The Eastern Cape ANC has admitted that its strategic coalition in the Nelson Mandela Bay metro was “not effective”.
This comes after the administration, formed after toppling former DA mayor Athol Trollip, was heavily criticised by President Cyril Ramaphosa last month.
Consisting of the ANC, United Democratic Movement (UDM) and the African Independant Congress (AIC), the coalition was formed amid heated infighting in the city council last year, with the DA accusing current mayor Mongameli Bobani of the UDM of being corrupt and claiming ANC councillor Andile Lungisa was the “backseat driver, driving Bobani’s decisions”.

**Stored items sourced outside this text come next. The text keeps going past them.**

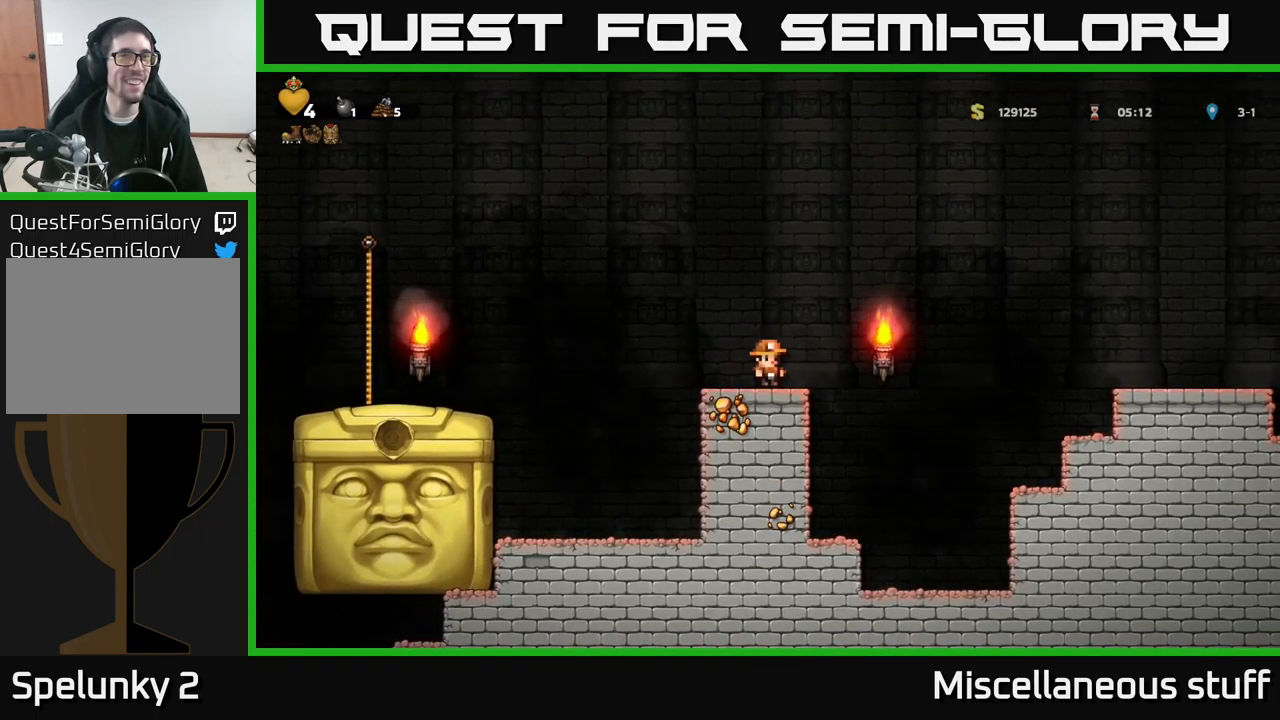
{"buttons": [], "left_stick": "center", "events": [[450, "DPAD_LEFT", "down"], [500, "DPAD_LEFT", "up"]]}
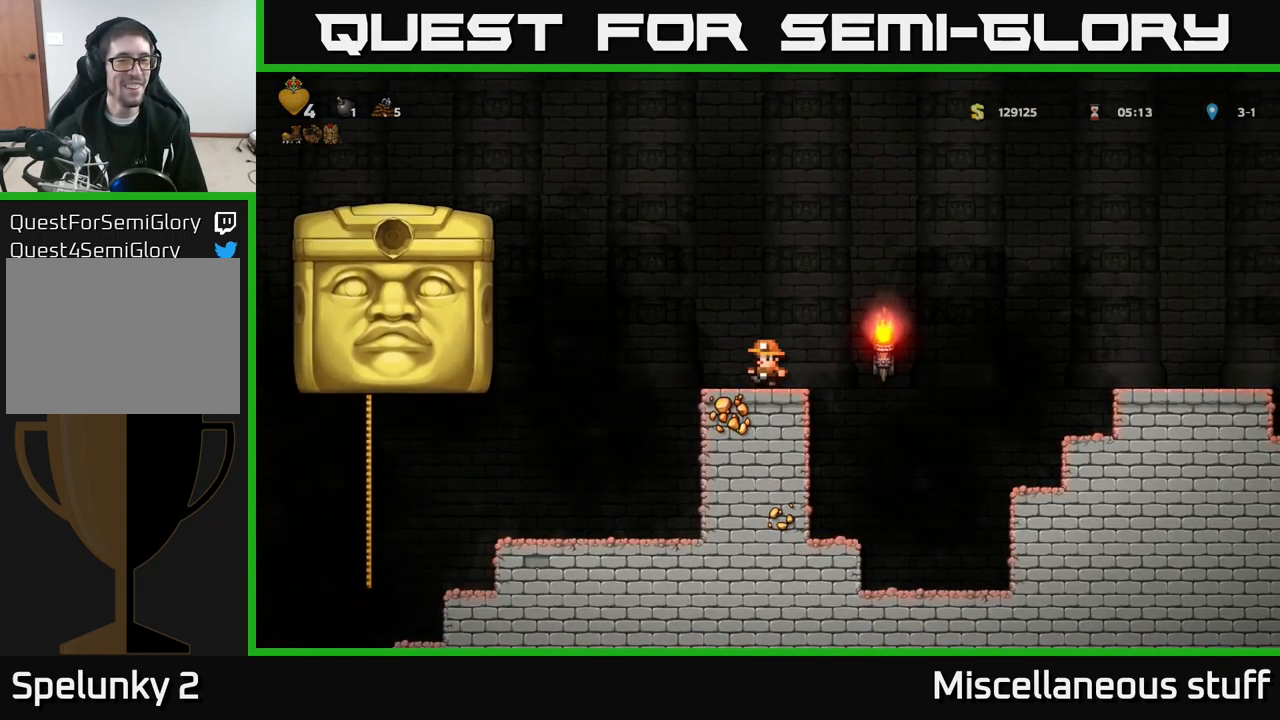
{"buttons": [], "left_stick": "center", "events": []}
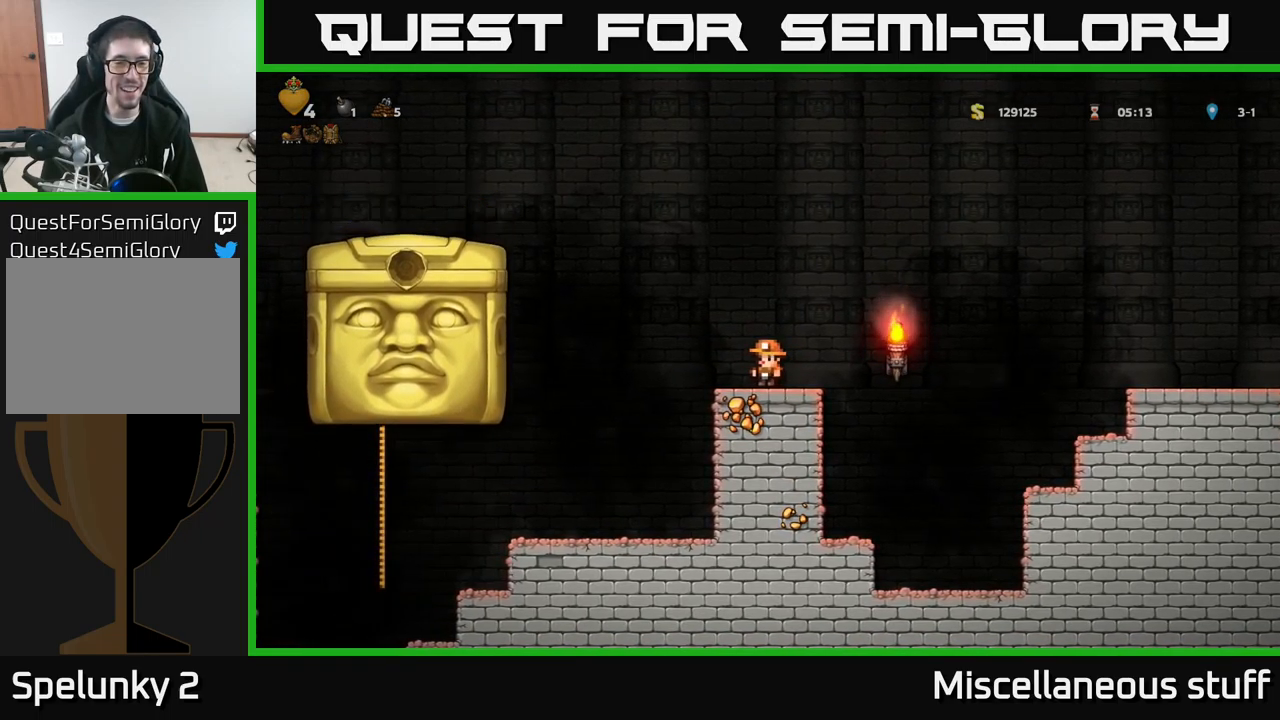
{"buttons": [], "left_stick": "center", "events": []}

ANC’s provincial leader and premier-candidate, Oscar Mabuyane, said while the situation was not ideal, the party would remain in the deal for the sake of service delivery.
Mabuyane said he agreed with Ramaphosa’s reservations. “[It’s] not that it is not working, but it is not optimal. It is not effective because you must do a lot of trade-offs among yourselves in order to arrive at a particular conclusion.
“So while we are busy trying to negotiate among ourselves, even to employ people [we] have to find consensus, which is sometimes not necessary.
“So coalition in a fledgeling democracy is not ideal, because remember that all these other parties in the coalition they are using that platform as a stepping stone for themselves.”
Trollip was less forgiving of the situation, saying it was the ANC that was to blame for the failed coalition.
“People who are currently in that coalition are led by Bobani who is the most corrupt person I have ever come across and [Lungisa] who is basically the de facto mayor.
“They are running that council and they are just doing everything with absolute impunity, whether it is illegal or corrupt.
“Their performance has been so woeful: for example, last year we received a windfall allocation from Treasury because we spent 100% of our budget. Currently, this administration has spent 33% of their budget with a month-and-a-half to go before the end of their financial year, so they’re going to forfeit what they haven’t spent. The people of NMB [Nelson Mandela Bay] will be poorer under this poor coalition.”
Mabuyane said despite internal conflicts within the ANC and the scourge of factionalism, the party was ironing out its differences, hoping to salvage majority support in tomorrow’s election.
He said he expected a slight decline from the current 75% majority in the province.
“Definitely we are expecting a decline but we will still have a majority. Anything above 60% we will be grateful.”